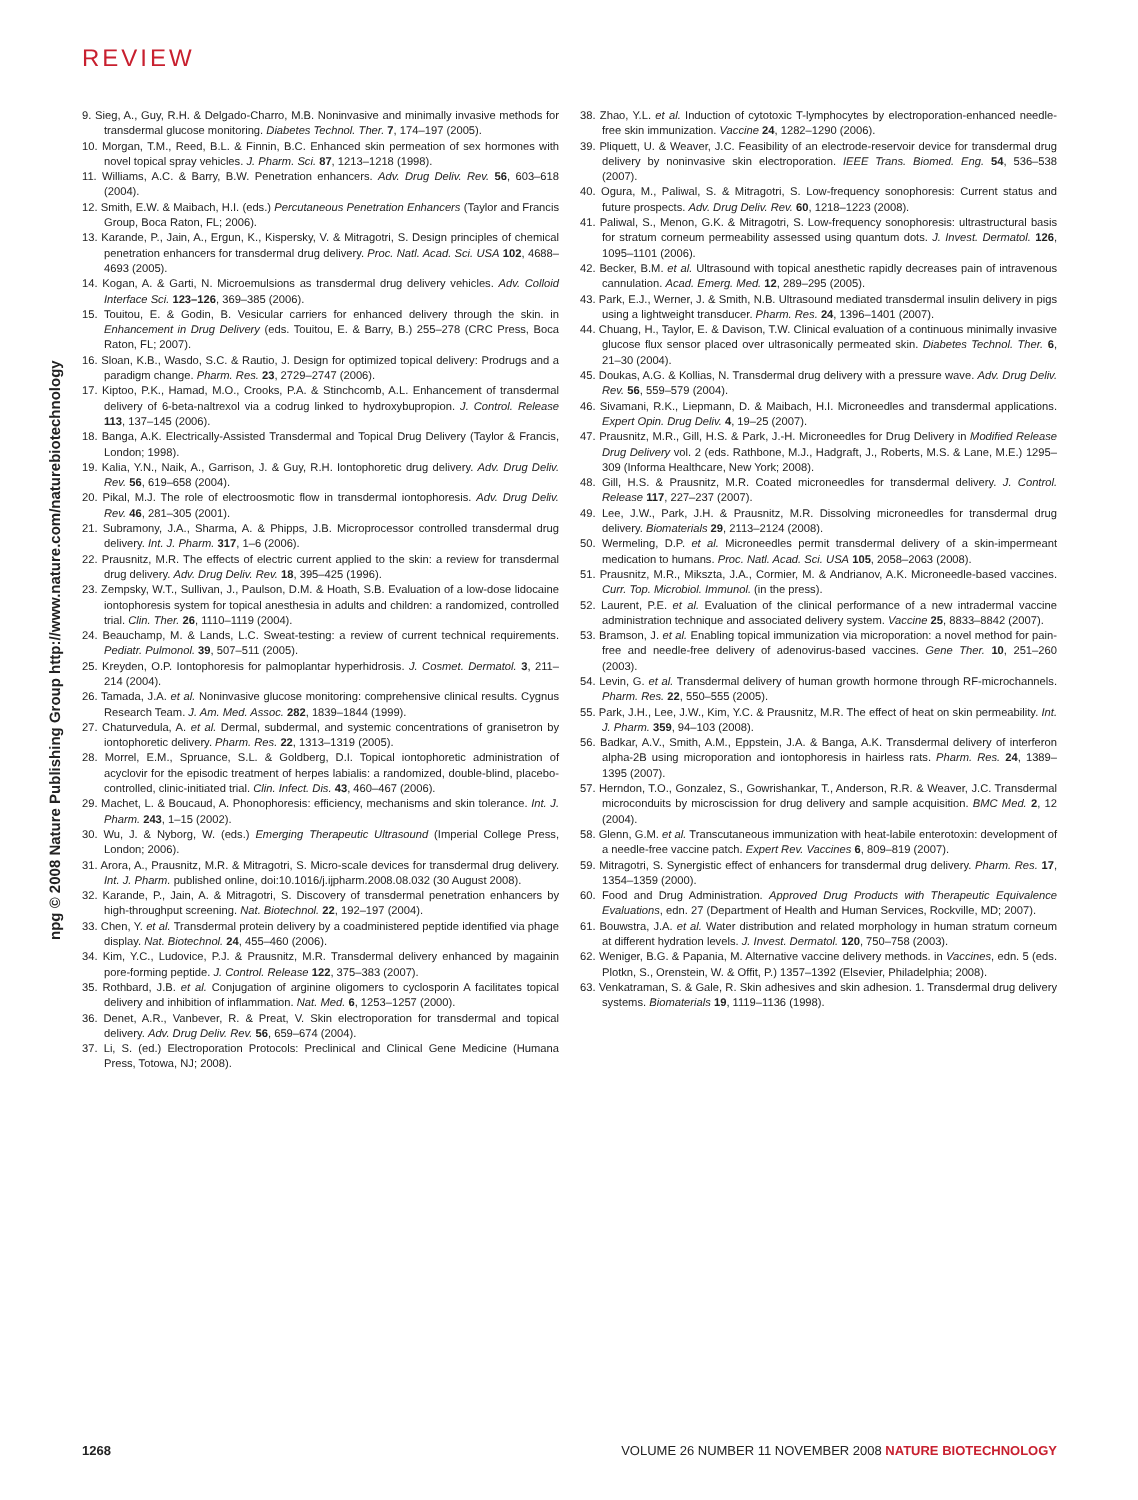REVIEW
npg © 2008 Nature Publishing Group http://www.nature.com/naturebiotechnology
9. Sieg, A., Guy, R.H. & Delgado-Charro, M.B. Noninvasive and minimally invasive methods for transdermal glucose monitoring. Diabetes Technol. Ther. 7, 174–197 (2005).
10. Morgan, T.M., Reed, B.L. & Finnin, B.C. Enhanced skin permeation of sex hormones with novel topical spray vehicles. J. Pharm. Sci. 87, 1213–1218 (1998).
11. Williams, A.C. & Barry, B.W. Penetration enhancers. Adv. Drug Deliv. Rev. 56, 603–618 (2004).
12. Smith, E.W. & Maibach, H.I. (eds.) Percutaneous Penetration Enhancers (Taylor and Francis Group, Boca Raton, FL; 2006).
13. Karande, P., Jain, A., Ergun, K., Kispersky, V. & Mitragotri, S. Design principles of chemical penetration enhancers for transdermal drug delivery. Proc. Natl. Acad. Sci. USA 102, 4688–4693 (2005).
14. Kogan, A. & Garti, N. Microemulsions as transdermal drug delivery vehicles. Adv. Colloid Interface Sci. 123–126, 369–385 (2006).
15. Touitou, E. & Godin, B. Vesicular carriers for enhanced delivery through the skin. in Enhancement in Drug Delivery (eds. Touitou, E. & Barry, B.) 255–278 (CRC Press, Boca Raton, FL; 2007).
16. Sloan, K.B., Wasdo, S.C. & Rautio, J. Design for optimized topical delivery: Prodrugs and a paradigm change. Pharm. Res. 23, 2729–2747 (2006).
17. Kiptoo, P.K., Hamad, M.O., Crooks, P.A. & Stinchcomb, A.L. Enhancement of transdermal delivery of 6-beta-naltrexol via a codrug linked to hydroxybupropion. J. Control. Release 113, 137–145 (2006).
18. Banga, A.K. Electrically-Assisted Transdermal and Topical Drug Delivery (Taylor & Francis, London; 1998).
19. Kalia, Y.N., Naik, A., Garrison, J. & Guy, R.H. Iontophoretic drug delivery. Adv. Drug Deliv. Rev. 56, 619–658 (2004).
20. Pikal, M.J. The role of electroosmotic flow in transdermal iontophoresis. Adv. Drug Deliv. Rev. 46, 281–305 (2001).
21. Subramony, J.A., Sharma, A. & Phipps, J.B. Microprocessor controlled transdermal drug delivery. Int. J. Pharm. 317, 1–6 (2006).
22. Prausnitz, M.R. The effects of electric current applied to the skin: a review for transdermal drug delivery. Adv. Drug Deliv. Rev. 18, 395–425 (1996).
23. Zempsky, W.T., Sullivan, J., Paulson, D.M. & Hoath, S.B. Evaluation of a low-dose lidocaine iontophoresis system for topical anesthesia in adults and children: a randomized, controlled trial. Clin. Ther. 26, 1110–1119 (2004).
24. Beauchamp, M. & Lands, L.C. Sweat-testing: a review of current technical requirements. Pediatr. Pulmonol. 39, 507–511 (2005).
25. Kreyden, O.P. Iontophoresis for palmoplantar hyperhidrosis. J. Cosmet. Dermatol. 3, 211–214 (2004).
26. Tamada, J.A. et al. Noninvasive glucose monitoring: comprehensive clinical results. Cygnus Research Team. J. Am. Med. Assoc. 282, 1839–1844 (1999).
27. Chaturvedula, A. et al. Dermal, subdermal, and systemic concentrations of granisetron by iontophoretic delivery. Pharm. Res. 22, 1313–1319 (2005).
28. Morrel, E.M., Spruance, S.L. & Goldberg, D.I. Topical iontophoretic administration of acyclovir for the episodic treatment of herpes labialis: a randomized, double-blind, placebo-controlled, clinic-initiated trial. Clin. Infect. Dis. 43, 460–467 (2006).
29. Machet, L. & Boucaud, A. Phonophoresis: efficiency, mechanisms and skin tolerance. Int. J. Pharm. 243, 1–15 (2002).
30. Wu, J. & Nyborg, W. (eds.) Emerging Therapeutic Ultrasound (Imperial College Press, London; 2006).
31. Arora, A., Prausnitz, M.R. & Mitragotri, S. Micro-scale devices for transdermal drug delivery. Int. J. Pharm. published online, doi:10.1016/j.ijpharm.2008.08.032 (30 August 2008).
32. Karande, P., Jain, A. & Mitragotri, S. Discovery of transdermal penetration enhancers by high-throughput screening. Nat. Biotechnol. 22, 192–197 (2004).
33. Chen, Y. et al. Transdermal protein delivery by a coadministered peptide identified via phage display. Nat. Biotechnol. 24, 455–460 (2006).
34. Kim, Y.C., Ludovice, P.J. & Prausnitz, M.R. Transdermal delivery enhanced by magainin pore-forming peptide. J. Control. Release 122, 375–383 (2007).
35. Rothbard, J.B. et al. Conjugation of arginine oligomers to cyclosporin A facilitates topical delivery and inhibition of inflammation. Nat. Med. 6, 1253–1257 (2000).
36. Denet, A.R., Vanbever, R. & Preat, V. Skin electroporation for transdermal and topical delivery. Adv. Drug Deliv. Rev. 56, 659–674 (2004).
37. Li, S. (ed.) Electroporation Protocols: Preclinical and Clinical Gene Medicine (Humana Press, Totowa, NJ; 2008).
38. Zhao, Y.L. et al. Induction of cytotoxic T-lymphocytes by electroporation-enhanced needle-free skin immunization. Vaccine 24, 1282–1290 (2006).
39. Pliquett, U. & Weaver, J.C. Feasibility of an electrode-reservoir device for transdermal drug delivery by noninvasive skin electroporation. IEEE Trans. Biomed. Eng. 54, 536–538 (2007).
40. Ogura, M., Paliwal, S. & Mitragotri, S. Low-frequency sonophoresis: Current status and future prospects. Adv. Drug Deliv. Rev. 60, 1218–1223 (2008).
41. Paliwal, S., Menon, G.K. & Mitragotri, S. Low-frequency sonophoresis: ultrastructural basis for stratum corneum permeability assessed using quantum dots. J. Invest. Dermatol. 126, 1095–1101 (2006).
42. Becker, B.M. et al. Ultrasound with topical anesthetic rapidly decreases pain of intravenous cannulation. Acad. Emerg. Med. 12, 289–295 (2005).
43. Park, E.J., Werner, J. & Smith, N.B. Ultrasound mediated transdermal insulin delivery in pigs using a lightweight transducer. Pharm. Res. 24, 1396–1401 (2007).
44. Chuang, H., Taylor, E. & Davison, T.W. Clinical evaluation of a continuous minimally invasive glucose flux sensor placed over ultrasonically permeated skin. Diabetes Technol. Ther. 6, 21–30 (2004).
45. Doukas, A.G. & Kollias, N. Transdermal drug delivery with a pressure wave. Adv. Drug Deliv. Rev. 56, 559–579 (2004).
46. Sivamani, R.K., Liepmann, D. & Maibach, H.I. Microneedles and transdermal applications. Expert Opin. Drug Deliv. 4, 19–25 (2007).
47. Prausnitz, M.R., Gill, H.S. & Park, J.-H. Microneedles for Drug Delivery in Modified Release Drug Delivery vol. 2 (eds. Rathbone, M.J., Hadgraft, J., Roberts, M.S. & Lane, M.E.) 1295–309 (Informa Healthcare, New York; 2008).
48. Gill, H.S. & Prausnitz, M.R. Coated microneedles for transdermal delivery. J. Control. Release 117, 227–237 (2007).
49. Lee, J.W., Park, J.H. & Prausnitz, M.R. Dissolving microneedles for transdermal drug delivery. Biomaterials 29, 2113–2124 (2008).
50. Wermeling, D.P. et al. Microneedles permit transdermal delivery of a skin-impermeant medication to humans. Proc. Natl. Acad. Sci. USA 105, 2058–2063 (2008).
51. Prausnitz, M.R., Mikszta, J.A., Cormier, M. & Andrianov, A.K. Microneedle-based vaccines. Curr. Top. Microbiol. Immunol. (in the press).
52. Laurent, P.E. et al. Evaluation of the clinical performance of a new intradermal vaccine administration technique and associated delivery system. Vaccine 25, 8833–8842 (2007).
53. Bramson, J. et al. Enabling topical immunization via microporation: a novel method for pain-free and needle-free delivery of adenovirus-based vaccines. Gene Ther. 10, 251–260 (2003).
54. Levin, G. et al. Transdermal delivery of human growth hormone through RF-microchannels. Pharm. Res. 22, 550–555 (2005).
55. Park, J.H., Lee, J.W., Kim, Y.C. & Prausnitz, M.R. The effect of heat on skin permeability. Int. J. Pharm. 359, 94–103 (2008).
56. Badkar, A.V., Smith, A.M., Eppstein, J.A. & Banga, A.K. Transdermal delivery of interferon alpha-2B using microporation and iontophoresis in hairless rats. Pharm. Res. 24, 1389–1395 (2007).
57. Herndon, T.O., Gonzalez, S., Gowrishankar, T., Anderson, R.R. & Weaver, J.C. Transdermal microconduits by microscission for drug delivery and sample acquisition. BMC Med. 2, 12 (2004).
58. Glenn, G.M. et al. Transcutaneous immunization with heat-labile enterotoxin: development of a needle-free vaccine patch. Expert Rev. Vaccines 6, 809–819 (2007).
59. Mitragotri, S. Synergistic effect of enhancers for transdermal drug delivery. Pharm. Res. 17, 1354–1359 (2000).
60. Food and Drug Administration. Approved Drug Products with Therapeutic Equivalence Evaluations, edn. 27 (Department of Health and Human Services, Rockville, MD; 2007).
61. Bouwstra, J.A. et al. Water distribution and related morphology in human stratum corneum at different hydration levels. J. Invest. Dermatol. 120, 750–758 (2003).
62. Weniger, B.G. & Papania, M. Alternative vaccine delivery methods. in Vaccines, edn. 5 (eds. Plotkn, S., Orenstein, W. & Offit, P.) 1357–1392 (Elsevier, Philadelphia; 2008).
63. Venkatraman, S. & Gale, R. Skin adhesives and skin adhesion. 1. Transdermal drug delivery systems. Biomaterials 19, 1119–1136 (1998).
1268 VOLUME 26 NUMBER 11 NOVEMBER 2008 NATURE BIOTECHNOLOGY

________________

Look through the entries above and quote exactly the lines from the line with "42. Becker, B.M." to the line with "50. Wermeling, D.P.", counting both of those lines.

42. Becker, B.M. et al. Ultrasound with topical anesthetic rapidly decreases pain of intravenous cannulation. Acad. Emerg. Med. 12, 289–295 (2005).
43. Park, E.J., Werner, J. & Smith, N.B. Ultrasound mediated transdermal insulin delivery in pigs using a lightweight transducer. Pharm. Res. 24, 1396–1401 (2007).
44. Chuang, H., Taylor, E. & Davison, T.W. Clinical evaluation of a continuous minimally invasive glucose flux sensor placed over ultrasonically permeated skin. Diabetes Technol. Ther. 6, 21–30 (2004).
45. Doukas, A.G. & Kollias, N. Transdermal drug delivery with a pressure wave. Adv. Drug Deliv. Rev. 56, 559–579 (2004).
46. Sivamani, R.K., Liepmann, D. & Maibach, H.I. Microneedles and transdermal applications. Expert Opin. Drug Deliv. 4, 19–25 (2007).
47. Prausnitz, M.R., Gill, H.S. & Park, J.-H. Microneedles for Drug Delivery in Modified Release Drug Delivery vol. 2 (eds. Rathbone, M.J., Hadgraft, J., Roberts, M.S. & Lane, M.E.) 1295–309 (Informa Healthcare, New York; 2008).
48. Gill, H.S. & Prausnitz, M.R. Coated microneedles for transdermal delivery. J. Control. Release 117, 227–237 (2007).
49. Lee, J.W., Park, J.H. & Prausnitz, M.R. Dissolving microneedles for transdermal drug delivery. Biomaterials 29, 2113–2124 (2008).
50. Wermeling, D.P. et al. Microneedles permit transdermal delivery of a skin-impermeant medication to humans. Proc. Natl. Acad. Sci. USA 105, 2058–2063 (2008).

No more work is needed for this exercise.